Warum ich so lange im Geschäft überlebt habe? Ich bin verliebt in die Musik, das ist die Wahrheit. Natürlich verändert man sich immer. In den 90ern habe ich gemerkt, dass ich eigentlich alles im Showgeschäft erreicht habe und habe dann auch sehr spät damit angefangen, meine Stimme klassisch ausbilden zu lassen. Der Vorteil dabei ist, dass man nicht mehr in eine bestimmte Richtung ausgeformt wird wie jüngere Sängerinnen. Ich bin aber auch Realist. Zwischen drei und fünf Rollen schaffe ich in der Oper noch, aber nicht 100. Dennoch: Ich kann so viele Arien aufnehmen, wie ich will – warum denn nicht? Ob ich dann mal in der Oper spiele, wird man sehen. Das sind Träume. Und man sagt ja nicht umsonst: Wenn man von zehn Träumen drei erreicht hat, dann ist man glücklich.

Sie haben so viele Herausforderungen zu Beginn der Kelly-Family in Ihrer Jugend gleichzeitig bewältigen müssen und waren für Ihre Geschwister bereits mit 19 eine Art Mutterersatz. Wie sehr hat sie all das persönlich geprägt?

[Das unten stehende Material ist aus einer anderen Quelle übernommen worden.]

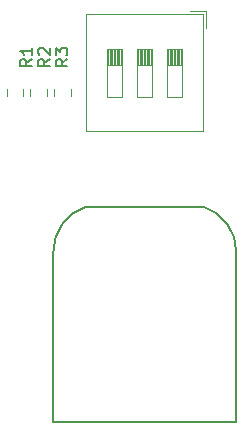
<source format=gbr>
G04 #@! TF.GenerationSoftware,KiCad,Pcbnew,5.0.2-bee76a0~70~ubuntu16.04.1*
G04 #@! TF.CreationDate,2019-11-03T02:02:15+01:00*
G04 #@! TF.ProjectId,lamp,6c616d70-2e6b-4696-9361-645f70636258,rev?*
G04 #@! TF.SameCoordinates,Original*
G04 #@! TF.FileFunction,Legend,Top*
G04 #@! TF.FilePolarity,Positive*
%FSLAX46Y46*%
G04 Gerber Fmt 4.6, Leading zero omitted, Abs format (unit mm)*
G04 Created by KiCad (PCBNEW 5.0.2-bee76a0~70~ubuntu16.04.1) date Sun 03 Nov 2019 02:02:15 AM CET*
%MOMM*%
%LPD*%
G01*
G04 APERTURE LIST*
%ADD10C,0.200000*%
%ADD11C,0.120000*%
%ADD12C,0.150000*%
G04 APERTURE END LIST*
D10*
G04 #@! TO.C,J1*
X87250000Y-101996400D02*
X87250000Y-116349990D01*
X95000000Y-98149990D02*
X99942354Y-98149990D01*
X102750000Y-116349990D02*
X95000000Y-116349990D01*
X95000000Y-98149990D02*
X90057646Y-98149990D01*
X87250000Y-101996400D02*
G75*
G02X90057646Y-98149990I4038569J0D01*
G01*
X102750000Y-101996400D02*
X102750000Y-116349990D01*
X99942354Y-98149990D02*
G75*
G02X102750000Y-101996400I-1230923J-3846410D01*
G01*
X87250000Y-116349990D02*
X95000000Y-116349990D01*
D11*
G04 #@! TO.C,R1*
X83290000Y-88761252D02*
X83290000Y-88238748D01*
X84710000Y-88761252D02*
X84710000Y-88238748D01*
G04 #@! TO.C,R2*
X86710000Y-88761252D02*
X86710000Y-88238748D01*
X85290000Y-88761252D02*
X85290000Y-88238748D01*
G04 #@! TO.C,R3*
X87290000Y-88761252D02*
X87290000Y-88238748D01*
X88710000Y-88761252D02*
X88710000Y-88238748D01*
G04 #@! TO.C,SW1*
X99960000Y-81860000D02*
X99960000Y-91760000D01*
X90040000Y-81860000D02*
X90040000Y-91760000D01*
X99960000Y-81860000D02*
X90040000Y-81860000D01*
X99960000Y-91760000D02*
X90040000Y-91760000D01*
X100200000Y-81620000D02*
X100200000Y-83004000D01*
X100200000Y-81620000D02*
X98817000Y-81620000D01*
X98175000Y-84780000D02*
X96905000Y-84780000D01*
X96905000Y-84780000D02*
X96905000Y-88840000D01*
X96905000Y-88840000D02*
X98175000Y-88840000D01*
X98175000Y-88840000D02*
X98175000Y-84780000D01*
X98055000Y-84780000D02*
X98055000Y-86133333D01*
X97935000Y-84780000D02*
X97935000Y-86133333D01*
X97815000Y-84780000D02*
X97815000Y-86133333D01*
X97695000Y-84780000D02*
X97695000Y-86133333D01*
X97575000Y-84780000D02*
X97575000Y-86133333D01*
X97455000Y-84780000D02*
X97455000Y-86133333D01*
X97335000Y-84780000D02*
X97335000Y-86133333D01*
X97215000Y-84780000D02*
X97215000Y-86133333D01*
X97095000Y-84780000D02*
X97095000Y-86133333D01*
X96975000Y-84780000D02*
X96975000Y-86133333D01*
X98175000Y-86133333D02*
X96905000Y-86133333D01*
X95635000Y-84780000D02*
X94365000Y-84780000D01*
X94365000Y-84780000D02*
X94365000Y-88840000D01*
X94365000Y-88840000D02*
X95635000Y-88840000D01*
X95635000Y-88840000D02*
X95635000Y-84780000D01*
X95515000Y-84780000D02*
X95515000Y-86133333D01*
X95395000Y-84780000D02*
X95395000Y-86133333D01*
X95275000Y-84780000D02*
X95275000Y-86133333D01*
X95155000Y-84780000D02*
X95155000Y-86133333D01*
X95035000Y-84780000D02*
X95035000Y-86133333D01*
X94915000Y-84780000D02*
X94915000Y-86133333D01*
X94795000Y-84780000D02*
X94795000Y-86133333D01*
X94675000Y-84780000D02*
X94675000Y-86133333D01*
X94555000Y-84780000D02*
X94555000Y-86133333D01*
X94435000Y-84780000D02*
X94435000Y-86133333D01*
X95635000Y-86133333D02*
X94365000Y-86133333D01*
X93095000Y-84780000D02*
X91825000Y-84780000D01*
X91825000Y-84780000D02*
X91825000Y-88840000D01*
X91825000Y-88840000D02*
X93095000Y-88840000D01*
X93095000Y-88840000D02*
X93095000Y-84780000D01*
X92975000Y-84780000D02*
X92975000Y-86133333D01*
X92855000Y-84780000D02*
X92855000Y-86133333D01*
X92735000Y-84780000D02*
X92735000Y-86133333D01*
X92615000Y-84780000D02*
X92615000Y-86133333D01*
X92495000Y-84780000D02*
X92495000Y-86133333D01*
X92375000Y-84780000D02*
X92375000Y-86133333D01*
X92255000Y-84780000D02*
X92255000Y-86133333D01*
X92135000Y-84780000D02*
X92135000Y-86133333D01*
X92015000Y-84780000D02*
X92015000Y-86133333D01*
X91895000Y-84780000D02*
X91895000Y-86133333D01*
X93095000Y-86133333D02*
X91825000Y-86133333D01*
G04 #@! TO.C,R1*
D12*
X85452380Y-85666666D02*
X84976190Y-86000000D01*
X85452380Y-86238095D02*
X84452380Y-86238095D01*
X84452380Y-85857142D01*
X84500000Y-85761904D01*
X84547619Y-85714285D01*
X84642857Y-85666666D01*
X84785714Y-85666666D01*
X84880952Y-85714285D01*
X84928571Y-85761904D01*
X84976190Y-85857142D01*
X84976190Y-86238095D01*
X85452380Y-84714285D02*
X85452380Y-85285714D01*
X85452380Y-85000000D02*
X84452380Y-85000000D01*
X84595238Y-85095238D01*
X84690476Y-85190476D01*
X84738095Y-85285714D01*
G04 #@! TO.C,R2*
X86952380Y-85666666D02*
X86476190Y-86000000D01*
X86952380Y-86238095D02*
X85952380Y-86238095D01*
X85952380Y-85857142D01*
X86000000Y-85761904D01*
X86047619Y-85714285D01*
X86142857Y-85666666D01*
X86285714Y-85666666D01*
X86380952Y-85714285D01*
X86428571Y-85761904D01*
X86476190Y-85857142D01*
X86476190Y-86238095D01*
X86047619Y-85285714D02*
X86000000Y-85238095D01*
X85952380Y-85142857D01*
X85952380Y-84904761D01*
X86000000Y-84809523D01*
X86047619Y-84761904D01*
X86142857Y-84714285D01*
X86238095Y-84714285D01*
X86380952Y-84761904D01*
X86952380Y-85333333D01*
X86952380Y-84714285D01*
G04 #@! TO.C,R3*
X88452380Y-85666666D02*
X87976190Y-86000000D01*
X88452380Y-86238095D02*
X87452380Y-86238095D01*
X87452380Y-85857142D01*
X87500000Y-85761904D01*
X87547619Y-85714285D01*
X87642857Y-85666666D01*
X87785714Y-85666666D01*
X87880952Y-85714285D01*
X87928571Y-85761904D01*
X87976190Y-85857142D01*
X87976190Y-86238095D01*
X87452380Y-85333333D02*
X87452380Y-84714285D01*
X87833333Y-85047619D01*
X87833333Y-84904761D01*
X87880952Y-84809523D01*
X87928571Y-84761904D01*
X88023809Y-84714285D01*
X88261904Y-84714285D01*
X88357142Y-84761904D01*
X88404761Y-84809523D01*
X88452380Y-84904761D01*
X88452380Y-85190476D01*
X88404761Y-85285714D01*
X88357142Y-85333333D01*
G04 #@! TD*
M02*

</source>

Mein Coach hat mal gesagt, ich hätte fünf Leben (lacht). Ich hatte immer viel Energie und bin ganz gut darin, Krisen zu managen. Man könnte mich also auch als Beraterin für Unternehmen in schwierigen Situationen einstellen, haha. Aber ganz im Ernst: Unsere ganze Jugend hat mich extrem geprägt. Wir sind in Spanien großgeworden mit Straßenmusik, mit Fiestas – in Spanien wird überall gesungen und getanzt. Und es gibt nichts Schöneres, als wenn die Menschen zusammen stundenlang die Musik feiern. Parallel habe ich eine klassische Geigen-Ausbildung absolviert. Diese Basis ist ganz wichtig und hat mich geformt, das nehme ich immer mit.

Wie oft greifen Sie privat zur Violine?

Leider nur noch sehr wenig, aber meine Ausbildung hat mir sehr dabei geholfen, Streicher zu verstehen und Musik zu durchdenken. Deshalb war das eine gute Schule.